Пока он возится на складе, с шумом передвигая коробки, открывая ящики, вытаскивая шуршащие целлофановые пакеты, я снова возвращаюсь к окну – смотрю на мертвый мир, высматриваю Красных, и думаю о том, как было бы здорово увидеть Землю во всем её великолепии – такой, какой она была до Апекса. И тут в поле зрения появляется она – медленно и неспешно катит перед собой металлическую тележку из супермаркета, и скрип ржавого колесика глухим эхом разносится по вакуумному воздуху, поднимаясь под самую серую твердь над головой. Почему-то тело мгновенно покрылось мурашками, ком подкатил к горлу, и стало зябко, словно я увидела… призрака?

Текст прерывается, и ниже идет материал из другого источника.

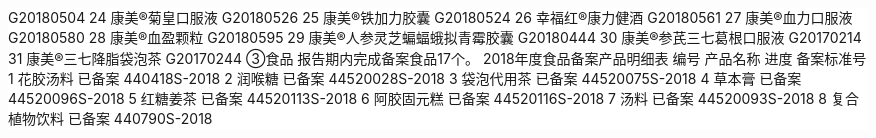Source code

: G20180504
24
康美®菊皇口服液
G20180526
25
康美®铁加力胶囊
G20180524
26
幸福红®康力健酒
G20180561
27
康美®血力口服液
G20180580
28
康美®血盈颗粒
G20180595
29
康美®人参灵芝蝙蝠蛾拟青霉胶囊
G20180444
30
康美®参芪三七葛根口服液
G20170214
31
康美®三七降脂袋泡茶
G20170244
③食品
报告期内完成备案食品17个。
2018年度食品备案产品明细表
编号
产品名称
进度
备案标准号
1
花胶汤料
已备案
440418S-2018
2
润喉糖
已备案
44520028S-2018
3
袋泡代用茶
已备案
44520075S-2018
4
草本膏
已备案
44520096S-2018
5
红糖姜茶
已备案
44520113S-2018
6
阿胶固元糕
已备案
44520116S-2018
7
汤料
已备案
44520093S-2018
8
复合植物饮料
已备案
440790S-2018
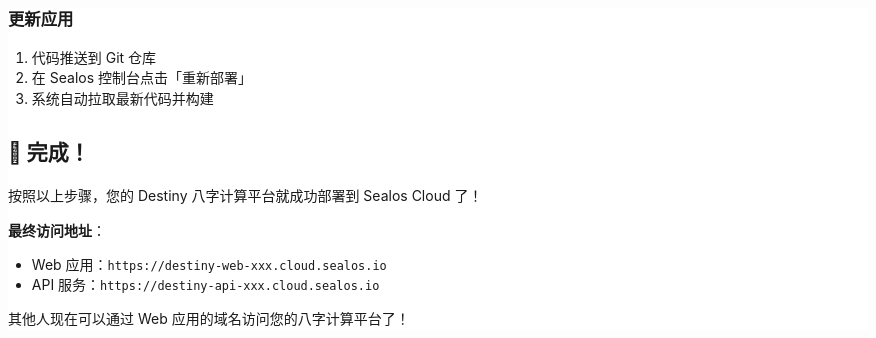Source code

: ### 更新应用
1. 代码推送到 Git 仓库
2. 在 Sealos 控制台点击「重新部署」
3. 系统自动拉取最新代码并构建

## 🎉 完成！

按照以上步骤，您的 Destiny 八字计算平台就成功部署到 Sealos Cloud 了！

**最终访问地址**：
- Web 应用：`https://destiny-web-xxx.cloud.sealos.io`
- API 服务：`https://destiny-api-xxx.cloud.sealos.io`

其他人现在可以通过 Web 应用的域名访问您的八字计算平台了！
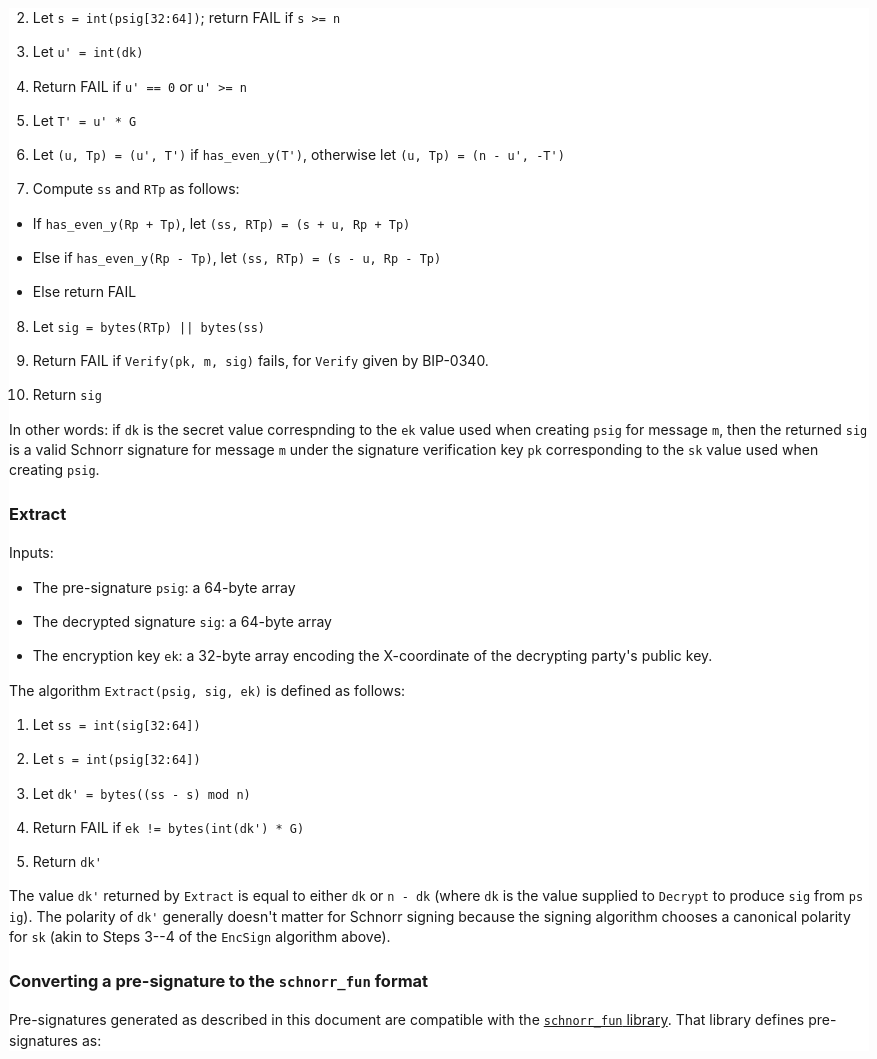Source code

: 2. Let `s = int(psig[32:64])`; return FAIL if `s >= n`

3. Let `u' = int(dk)`

4. Return FAIL if `u' == 0` or `u' >= n`

5. Let `T' = u' * G`

6. Let `(u, Tp) = (u', T')` if `has_even_y(T')`, otherwise let `(u, Tp) = (n - u', -T')`

7. Compute `ss` and `RTp` as follows:

  - If `has_even_y(Rp + Tp)`, let `(ss, RTp) = (s + u, Rp + Tp)`

  - Else if `has_even_y(Rp - Tp)`, let `(ss, RTp) = (s - u, Rp - Tp)`

  - Else return FAIL

8. Let `sig = bytes(RTp) || bytes(ss)`

9. Return FAIL if `Verify(pk, m, sig)` fails, for `Verify` given by BIP-0340.

10. Return `sig`

In other words: if `dk` is the secret value correspnding to the `ek` value
used when creating `psig` for message `m`, then the returned `sig` is a valid
Schnorr signature for message `m` under the signature verification key `pk`
corresponding to the `sk` value used when creating `psig`.

### Extract

Inputs:

- The pre-signature `psig`: a 64-byte array

- The decrypted signature `sig`: a 64-byte array

- The encryption key `ek`: a 32-byte array encoding the X-coordinate
  of the decrypting party's public key.

The algorithm `Extract(psig, sig, ek)` is defined as follows:

1. Let `ss = int(sig[32:64])`

2. Let `s = int(psig[32:64])`

3. Let `dk' = bytes((ss - s) mod n)`

4. Return FAIL if `ek != bytes(int(dk') * G)`

5. Return `dk'`

The value `dk'` returned by `Extract` is equal to either `dk` or `n - dk`
(where `dk` is the value supplied to `Decrypt` to produce `sig` from `psig`).
The polarity of `dk'` generally doesn't matter for Schnorr signing because the
signing algorithm chooses a canonical polarity for `sk` (akin to Steps 3--4 of
the `EncSign` algorithm above).

### Converting a pre-signature to the `schnorr_fun` format

Pre-signatures generated as described in this document are compatible with the
[`schnorr_fun` library][schnorrfun]. That library defines pre-signatures as:


[1]: <https://download.wpsoftware.net/bitcoin/wizardry/mw-slides/2017-03-mit-bitcoin-expo/slides.pdf>
[2]: <https://eprint.iacr.org/2020/476.pdf>
[3]: <https://github.com/bitcoin/bips/blob/master/bip-0340.mediawiki>
[schnorrfun]: <https://github.com/LLFourn/secp256kfun>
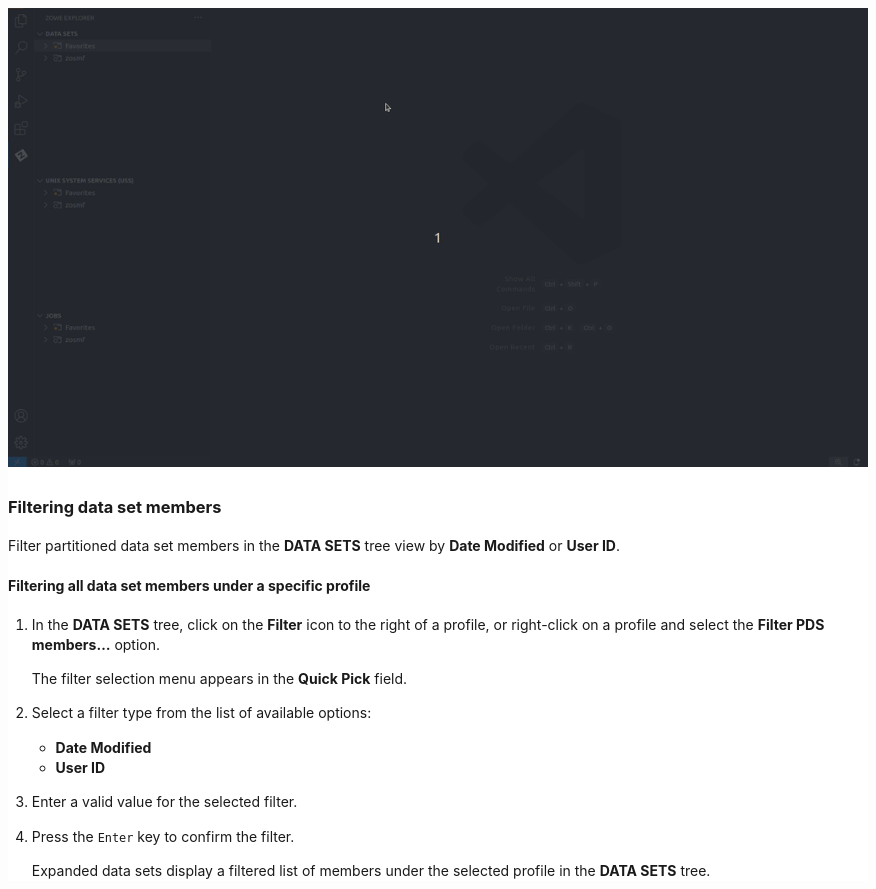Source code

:    ![Add Profile](../images/ze/ZE-mult-profiles.gif)

### Filtering data set members

Filter partitioned data set members in the **DATA SETS** tree view by **Date Modified** or **User ID**.

#### Filtering all data set members under a specific profile

1. In the **DATA SETS** tree, click on the **Filter** icon to the right of a profile, or right-click on a profile and select the **Filter PDS members…** option.

   The filter selection menu appears in the **Quick Pick** field.
2. Select a filter type from the list of available options:
   - **Date Modified**
   - **User ID**
3. Enter a valid value for the selected filter.
4. Press the `Enter` key to confirm the filter.

   Expanded data sets display a filtered list of members under the selected profile in the **DATA SETS** tree.
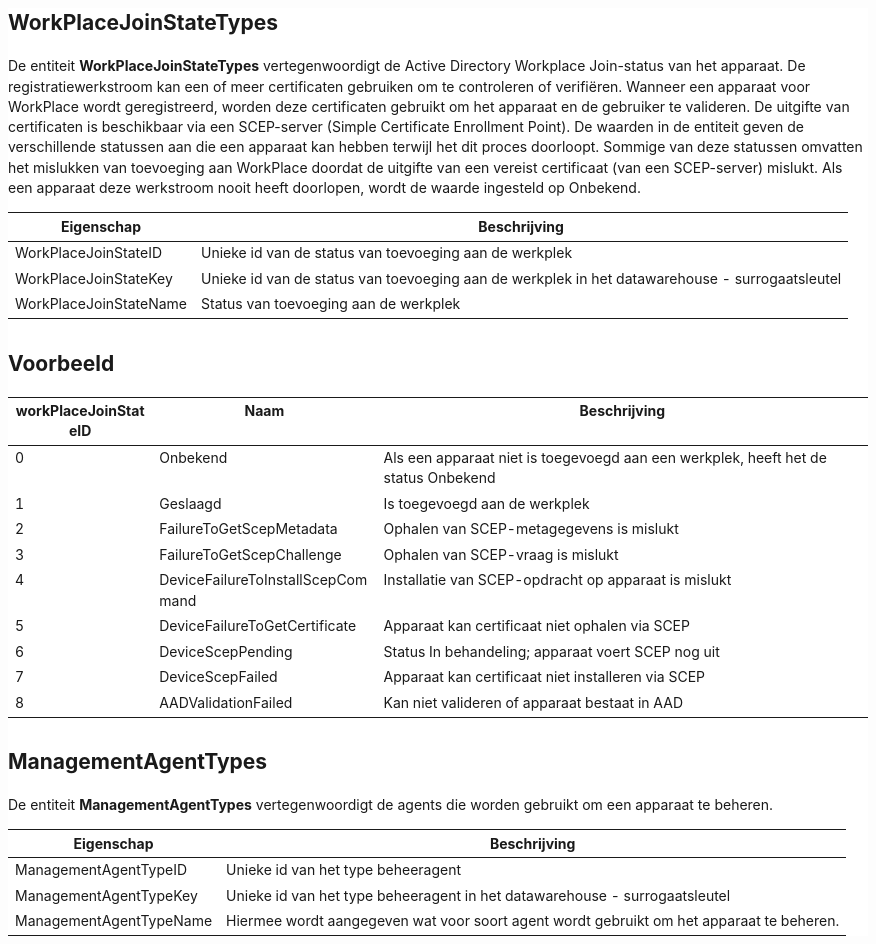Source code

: ## <a name="workplacejoinstatetypes"></a>WorkPlaceJoinStateTypes

De entiteit **WorkPlaceJoinStateTypes** vertegenwoordigt de Active Directory Workplace Join-status van het apparaat.  De registratiewerkstroom kan een of meer certificaten gebruiken om te controleren of verifiëren. Wanneer een apparaat voor WorkPlace wordt geregistreerd, worden deze certificaten gebruikt om het apparaat en de gebruiker te valideren. De uitgifte van certificaten is beschikbaar via een SCEP-server (Simple Certificate Enrollment Point). De waarden in de entiteit geven de verschillende statussen aan die een apparaat kan hebben terwijl het dit proces doorloopt. Sommige van deze statussen omvatten het mislukken van toevoeging aan WorkPlace doordat de uitgifte van een vereist certificaat (van een SCEP-server) mislukt. Als een apparaat deze werkstroom nooit heeft doorlopen, wordt de waarde ingesteld op Onbekend.

| Eigenschap  | Beschrijving |
|---------|------------|
| WorkPlaceJoinStateID |Unieke id van de status van toevoeging aan de werkplek |
| WorkPlaceJoinStateKey |Unieke id van de status van toevoeging aan de werkplek in het datawarehouse - surrogaatsleutel |
| WorkPlaceJoinStateName |Status van toevoeging aan de werkplek |

## <a name="example"></a>Voorbeeld

| workPlaceJoinStateID  | Naam | Beschrijving |
|---------|------------|--------|
| 0 |Onbekend |Als een apparaat niet is toegevoegd aan een werkplek, heeft het de status Onbekend |
| 1 |Geslaagd |Is toegevoegd aan de werkplek |
| 2 |FailureToGetScepMetadata |Ophalen van SCEP-metagegevens is mislukt |
| 3 |FailureToGetScepChallenge |Ophalen van SCEP-vraag is mislukt |
| 4 |DeviceFailureToInstallScepCommand |Installatie van SCEP-opdracht op apparaat is mislukt |
| 5 |DeviceFailureToGetCertificate |Apparaat kan certificaat niet ophalen via SCEP |
| 6 |DeviceScepPending |Status In behandeling; apparaat voert SCEP nog uit |
| 7 |DeviceScepFailed |Apparaat kan certificaat niet installeren via SCEP |
| 8 |AADValidationFailed |Kan niet valideren of apparaat bestaat in AAD |

## <a name="managementagenttypes"></a>ManagementAgentTypes

De entiteit **ManagementAgentTypes** vertegenwoordigt de agents die worden gebruikt om een apparaat te beheren.

| Eigenschap  | Beschrijving |
|---------|------------|
| ManagementAgentTypeID |Unieke id van het type beheeragent |
| ManagementAgentTypeKey |Unieke id van het type beheeragent in het datawarehouse - surrogaatsleutel |
| ManagementAgentTypeName |Hiermee wordt aangegeven wat voor soort agent wordt gebruikt om het apparaat te beheren. |
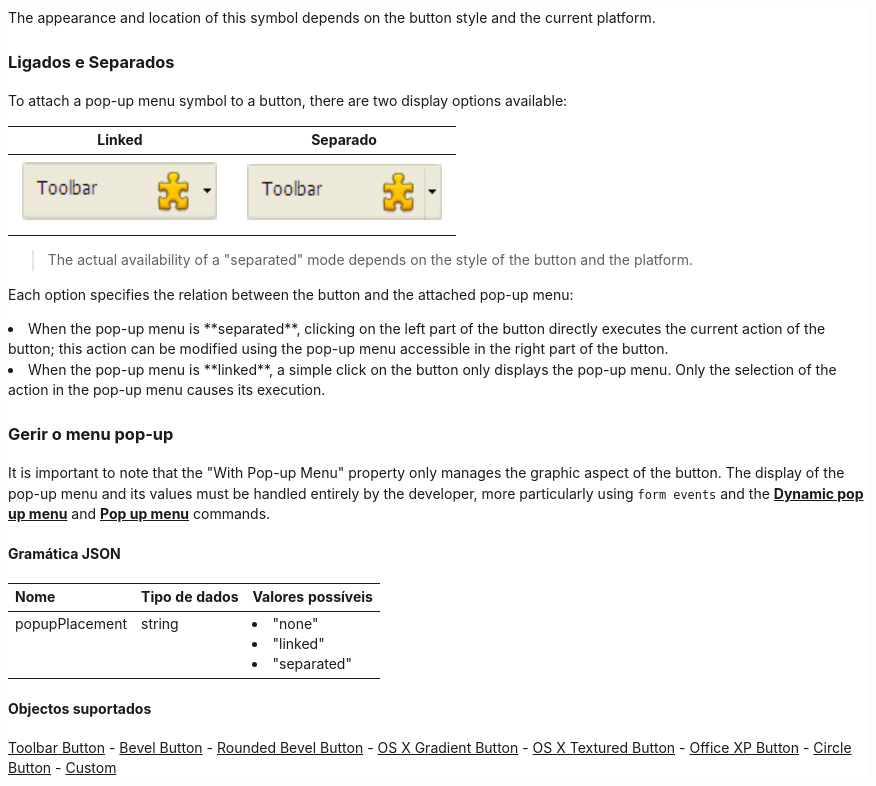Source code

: The appearance and location of this symbol depends on the button style and the current platform.

### Ligados e Separados

To attach a pop-up menu symbol to a button, there are two display options available:

|                         Linked                          |                          Separado                          |
|:-------------------------------------------------------:|:----------------------------------------------------------:|
| ![](../assets/en/FormObjects/property_popup_linked.png) | ![](../assets/en/FormObjects/property_popup_separated.png) |
> The actual availability of a "separated" mode depends on the style of the button and the platform.

Each option specifies the relation between the button and the attached pop-up menu:

<li>When the pop-up menu is **separated**, clicking on the left part of the button directly executes the current action of the button; this action can be modified using the pop-up menu accessible in the right part of the button.</li>
<li>When the pop-up menu is **linked**, a simple click on the button only displays the pop-up menu. Only the selection of the action in the pop-up menu causes its execution.</li>

### Gerir o menu pop-up

It is important to note that the "With Pop-up Menu" property only manages the graphic aspect of the button. The display of the pop-up menu and its values must be handled entirely by the developer, more particularly using `form events` and the **[Dynamic pop up menu](https://doc.4d.com/4Dv18/4D/18/Dynamic-pop-up-menu.301-4505524.en.html)** and **[Pop up menu](https://doc.4d.com/4Dv17R5/4D/17-R5/Pop-up-menu.301-4127438.en.html)** commands.

#### Gramática JSON

| Nome           | Tipo de dados | Valores possíveis                                                           |
|:-------------- | ------------- | --------------------------------------------------------------------------- |
| popupPlacement | string        | <li>"none"</li><li>"linked"</li><li>"separated"</li> |

#### Objectos suportados

[Toolbar Button](button_overview.md#toolbar) - [Bevel Button](button_overview.md#bevel) - [Rounded Bevel Button](button_overview.md#Rounded-bevel) - [OS X Gradient Button](button_overview.md#os-x-gradient) - [OS X Textured Button](button_overview.md#os-x-textured) - [Office XP Button](button_overview.md#office-XP) - [Circle Button](button_overview.md#circle) - [Custom](button_overview.md#custom)
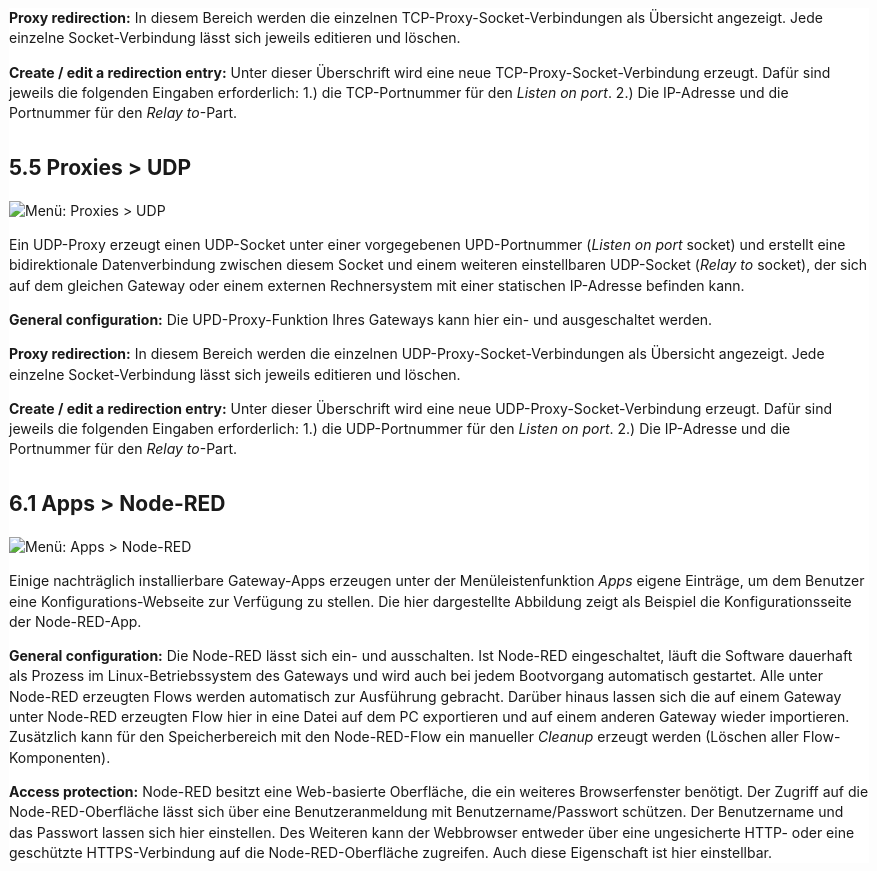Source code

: **Proxy redirection:** In diesem Bereich werden die einzelnen TCP-Proxy-Socket-Verbindungen als Übersicht angezeigt. Jede einzelne Socket-Verbindung lässt sich jeweils editieren und löschen.

**Create / edit a redirection entry:** Unter dieser Überschrift wird eine neue TCP-Proxy-Socket-Verbindung erzeugt. Dafür sind jeweils die folgenden Eingaben erforderlich: 1.) die TCP-Portnummer für den *Listen on port*. 2.) Die IP-Adresse und die Portnummer für den *Relay to*-Part.

## 5.5 Proxies > UDP 

![Menü: Proxies > UDP](https://ssv-comm.de/forum/bilder/938-proxies_5.png)

Ein UDP-Proxy erzeugt einen UDP-Socket unter einer vorgegebenen UPD-Portnummer (*Listen on port* socket) und erstellt eine bidirektionale Datenverbindung zwischen diesem Socket und einem weiteren einstellbaren UDP-Socket (*Relay to* socket), der sich auf dem gleichen Gateway oder einem externen Rechnersystem mit einer statischen IP-Adresse befinden kann.

**General configuration:** Die UPD-Proxy-Funktion Ihres Gateways kann hier ein- und ausgeschaltet werden.

**Proxy redirection:** In diesem Bereich werden die einzelnen UDP-Proxy-Socket-Verbindungen als Übersicht angezeigt. Jede einzelne Socket-Verbindung lässt sich jeweils editieren und löschen.

**Create / edit a redirection entry:** Unter dieser Überschrift wird eine neue UDP-Proxy-Socket-Verbindung erzeugt. Dafür sind jeweils die folgenden Eingaben erforderlich: 1.) die UDP-Portnummer für den *Listen on port*. 2.) Die IP-Adresse und die Portnummer für den *Relay to*-Part.

## 6.1 Apps > Node-RED 

![Menü: Apps > Node-RED](https://ssv-comm.de/forum/bilder/938-apps_1.png)

Einige nachträglich installierbare Gateway-Apps erzeugen unter der Menüleistenfunktion *Apps* eigene Einträge, um dem Benutzer eine Konfigurations-Webseite zur Verfügung zu stellen. Die hier dargestellte Abbildung zeigt als Beispiel die Konfigurationsseite der Node-RED-App. 

**General configuration:** Die Node-RED lässt sich ein- und ausschalten. Ist Node-RED eingeschaltet, läuft die Software dauerhaft als Prozess im Linux-Betriebssystem des Gateways und wird auch bei jedem Bootvorgang automatisch gestartet. Alle unter Node-RED erzeugten Flows werden automatisch zur Ausführung gebracht. Darüber hinaus lassen sich die auf einem Gateway unter Node-RED erzeugten Flow hier in eine Datei auf dem PC exportieren und auf einem anderen Gateway wieder importieren. Zusätzlich kann für den Speicherbereich mit den Node-RED-Flow ein manueller *Cleanup* erzeugt werden (Löschen aller Flow-Komponenten).

**Access protection:** Node-RED besitzt eine Web-basierte Oberfläche, die ein weiteres Browserfenster benötigt. Der Zugriff auf die Node-RED-Oberfläche lässt sich über eine Benutzeranmeldung mit Benutzername/Passwort schützen. Der Benutzername und das Passwort lassen sich hier einstellen. Des Weiteren kann der Webbrowser entweder über eine ungesicherte HTTP- oder eine geschützte HTTPS-Verbindung auf die Node-RED-Oberfläche zugreifen. Auch diese Eigenschaft ist hier einstellbar.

Она шла медленно, неспешно шевеля старческими ногами под длинной темно-коричневой юбкой, её руки цепко держали ручку тележки, словно она не толкала её, а опиралась. Да, наверное, это наш «дом с привидениями». Её сгорбленные плечи покрыты шалью, которая в былые времена была красивой ручной работой, но теперь, в дырках и прогалинах, она похожа на половую тряпку, которую нищенка подобрала на помойке. Старуха катит почти пустую тележку через весь двор – так близко я её ни разу не видела. Это всё равно, что увидеть Летучий Голландец своими собственными глазами. И вот она равняется с окном, и я жадно всматриваюсь в лицо – седые волосы убраны назад, в тугой пучок, и высокий лоб открыт, некогда круглое лицо осунулось, и щеки ввалились внутрь, собираясь сеткой тонких складок вокруг рта и глаз, пролегая глубокими впадинами двух носогубных морщин, правильной формы нос, только кончик чуть загнут вниз, придавая лицу надменность и горделивость, изогнутая форма густых бровей и глаза… глаза были такими спокойными, такими невозмутимыми, что только по ним я поняла – никакая она не старуха. Ей от силы лет шестьдесят, а это не тот возраст, чтобы говорить о старухе – да, выглядит она трухляво, но в основном за счет одежды, которая прибавляет ей добрых полтора миллиарда лет сверх того, что есть на самом деле, но глаза… Может, поэтому они не трогают её – Красные? Она единственная, кто может свободно передвигаться по городу, не боясь быть сожранной, она одна, кто неспешно катит тележку по улице, не озираясь по сторонам. Мы тысячу раз наблюдали, как Красные пробегают мимо неё, словно… не видят. Её глаза, словно море в штиль, словно безбрежный океан, которому уже некуда торопиться – в них столько ума, столько гордыни и… ничем не прикрытого, откровенного бессилия.